Mao: Fu Zuoyi mentioned his cousin to me, but I did not know Fu Zuogong starved to death at Jiabiangou. The Anti-Rightist Campaign led to the deaths of many in labor camps across the country. I initiated it. I bear full responsibility.
The Emperor: Fu Zuogong, any further accusations?
Fu: At Jiabiangou 1,500 Rightists starved to death. I was one of them. Driven by hunger, I scraped pig feed from a sty and collapsed there. Three thousand Rightists lived like primitives in dugouts. In winter there were no wild vegetables; we boiled dry leaves and grass seeds, causing bloating and constipation. In desperation, people dug through one another’s excrement for undigested kernels. By November 1960 dozens died daily. Bodies were dragged into the sand and hastily covered—“buried in sandbags.” Some, crazed by hunger, dug up corpses and ate the organs—cannibalism among the living.
In 1961 Liu Lantao discovered the tragedy and closed the camp. A doctor was left behind to fabricate medical records, omitting the word “hunger.” Decades later writers and filmmakers documented the truth, but memorials were destroyed and films banned domestically. The bones remain scattered; the souls still wander.
The Emperor: Mao Zedong, are these accusations true? Why forbid commemoration?
Mao: His account is true. As for forbidding memorials—because I was the chief architect, and Deng Xiaoping executed the campaign. To uphold the “Four Cardinal Principles,” he could not fully repudiate me, only say it was “expanded excessively,” blur the past, and move on. Thus monuments cannot stand and films cannot be shown.
The Emperor: Do you now consider this right?
Mao: I now fully accept guilt. The Rightists should be completely rehabilitated, survivors compensated, families consoled, and solemn memorials established.
The Emperor: Mao Zedong fully assumes responsibility for the Anti-Rightist Campaign.
(The Third: Liu Shaoqi Takes the Stand)
The Emperor: What is your name?
Liu Shaoqi: My name is Liu Shaoqi.
The Emperor: What accusations do you bring against Mao Zedong?
Liu: Mao launched the Cultural Revolution to overthrow me. In 1966 he conspired with Lin Biao to seize control of the Party center. I was forced into repeated self-criticisms and sidelined. I asked to resign as State Chairman and return home to farm, to end the chaos. Mao refused. He wanted to “beat the drowning dog” and destroy me.
My wife Wang Guangmei was publicly humiliated before 300,000. Red Guards besieged Zhongnanhai day and night. I was beaten and dragged barefoot. I raised the Constitution, saying I was State Chairman, and that this humiliation disgraced the nation.

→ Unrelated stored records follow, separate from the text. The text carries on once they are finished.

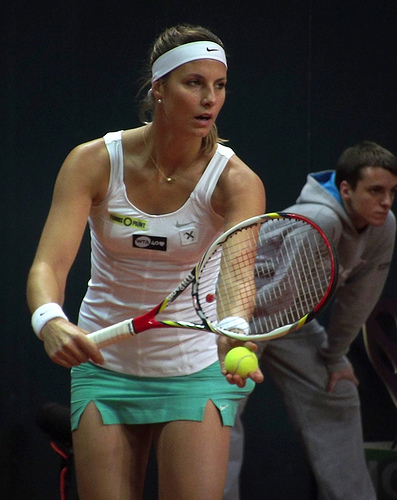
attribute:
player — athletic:
[26, 23, 267, 499]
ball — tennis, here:
[226, 345, 256, 378]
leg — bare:
[155, 416, 228, 499]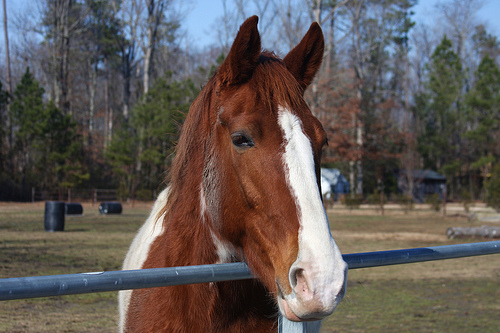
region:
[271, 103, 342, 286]
white marking on a horse's face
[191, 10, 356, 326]
head of a horse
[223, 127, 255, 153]
right eye of a horse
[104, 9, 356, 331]
a horse by a rail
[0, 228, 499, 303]
grey colored rail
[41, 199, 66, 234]
black barrel standing upright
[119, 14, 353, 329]
a pointy eared horse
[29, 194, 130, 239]
barrels for horse feeding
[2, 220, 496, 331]
metal railing outside a farm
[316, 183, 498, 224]
a row of farm crops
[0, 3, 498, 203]
a forest surrounding a farm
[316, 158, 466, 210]
blue barn and house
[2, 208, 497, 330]
a grassy field filled with farming equipment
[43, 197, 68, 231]
a large black barrel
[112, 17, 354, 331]
a brown and white horse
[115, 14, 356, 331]
a horse leaning over fence railing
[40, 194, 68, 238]
a black barrel sized trash can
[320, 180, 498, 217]
a row of crops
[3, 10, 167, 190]
a large tall tree forest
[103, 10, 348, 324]
a brown and white horse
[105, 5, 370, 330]
a horse with pointy ears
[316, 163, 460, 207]
a white house and a barn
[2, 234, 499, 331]
a fence post in a farm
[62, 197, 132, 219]
animal feeding and water cans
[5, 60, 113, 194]
a large green tree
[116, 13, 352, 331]
a brown and white horse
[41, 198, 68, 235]
a black barrel in the grass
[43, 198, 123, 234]
a trio of barrels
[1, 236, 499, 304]
the top rail of a fence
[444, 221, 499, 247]
a log in the grass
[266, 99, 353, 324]
a diamond patter on a horses nose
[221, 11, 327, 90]
a horses ears perked up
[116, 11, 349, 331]
a horse near a fence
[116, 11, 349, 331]
a horse in a field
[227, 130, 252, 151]
Eye on a horse's face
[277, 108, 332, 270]
White blaze on horse's head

I was imprisoned in my office, denied medical care, and after more than a year of torture I became incontinent and delirious. In 1968 I was secretly flown to Kaifeng, left to die in confinement, cremated under a false name, and expelled from the Party as “the biggest capitalist-roader, traitor, and spy.”

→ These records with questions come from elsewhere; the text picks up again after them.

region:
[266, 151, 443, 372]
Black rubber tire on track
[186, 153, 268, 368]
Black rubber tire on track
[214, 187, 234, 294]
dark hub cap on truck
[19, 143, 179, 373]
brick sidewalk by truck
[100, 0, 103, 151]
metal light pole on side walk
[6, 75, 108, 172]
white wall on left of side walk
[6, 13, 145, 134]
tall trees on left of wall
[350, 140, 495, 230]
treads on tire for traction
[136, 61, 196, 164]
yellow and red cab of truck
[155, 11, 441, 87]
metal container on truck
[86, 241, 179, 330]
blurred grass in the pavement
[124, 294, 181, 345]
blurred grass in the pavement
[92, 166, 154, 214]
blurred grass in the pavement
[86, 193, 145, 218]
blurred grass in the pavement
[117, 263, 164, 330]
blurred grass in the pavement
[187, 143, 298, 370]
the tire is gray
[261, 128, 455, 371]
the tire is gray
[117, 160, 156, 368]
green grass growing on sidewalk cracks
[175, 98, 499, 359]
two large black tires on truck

The Emperor: Mao Zedong, your defense?
Mao: Liu Shaoqi’s accusations are entirely true. I intended not only to topple him but to disgrace and kill him. The charges were fabricated.
The Emperor: Liu Shaoqi, any further accusations?

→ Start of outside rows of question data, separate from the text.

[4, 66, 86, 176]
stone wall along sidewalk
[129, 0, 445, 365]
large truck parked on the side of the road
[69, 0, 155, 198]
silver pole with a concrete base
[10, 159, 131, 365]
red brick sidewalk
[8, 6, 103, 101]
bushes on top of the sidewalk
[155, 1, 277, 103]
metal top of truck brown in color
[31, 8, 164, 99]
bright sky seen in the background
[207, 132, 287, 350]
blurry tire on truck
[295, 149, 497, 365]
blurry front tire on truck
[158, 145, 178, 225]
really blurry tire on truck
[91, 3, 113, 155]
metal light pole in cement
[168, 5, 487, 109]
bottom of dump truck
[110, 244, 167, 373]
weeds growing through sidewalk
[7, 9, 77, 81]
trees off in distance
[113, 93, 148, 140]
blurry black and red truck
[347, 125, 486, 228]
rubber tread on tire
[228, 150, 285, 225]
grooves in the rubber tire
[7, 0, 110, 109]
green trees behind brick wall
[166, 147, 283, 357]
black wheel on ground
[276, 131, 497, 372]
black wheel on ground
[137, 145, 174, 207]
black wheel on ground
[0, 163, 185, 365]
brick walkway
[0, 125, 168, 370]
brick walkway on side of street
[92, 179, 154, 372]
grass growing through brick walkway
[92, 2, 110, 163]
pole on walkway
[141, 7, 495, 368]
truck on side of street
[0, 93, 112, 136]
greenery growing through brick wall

Liu: My wife was imprisoned for twelve years. Even her elderly mother was jailed and died there.
The Emperor: Mao Zedong?
Mao: True. I wanted him ruined, his family destroyed.
The Emperor: Mao Zedong admits full guilt.
(The Fourth: Lin Biao Takes the Stand)
The Emperor: What is your name?
Lin Biao: My name is Lin Biao.
The Emperor: What accusations do you bring against Mao Zedong?
Lin: Mao used me to control the army and safeguard him. I flattered him as the “Four Greats,” “a single sentence worth ten thousand,” turning him into the “Red Sun.” After Liu Shaoqi fell, I became second-in-command. By 1969 we diverged. I wanted to focus on production; he insisted on class struggle. He no longer trusted me and sought to elevate Jiang Qing. I resisted but was outmatched. I fled; my plane exploded over Mongolia. My family perished. Mao caused our deaths.
The Emperor: Mao Zedong, your defense?
Mao: Lin Biao speaks the truth. After he helped me defeat Liu Shaoqi, I no longer wanted him as number two. I intended Jiang Qing as successor. I secretly ordered his plane destroyed to prevent complications with the Soviet Union. Publicly I said, “Let him go.”
The Emperor: Mao Zedong admits plotting Lin Biao’s death and bears responsibility.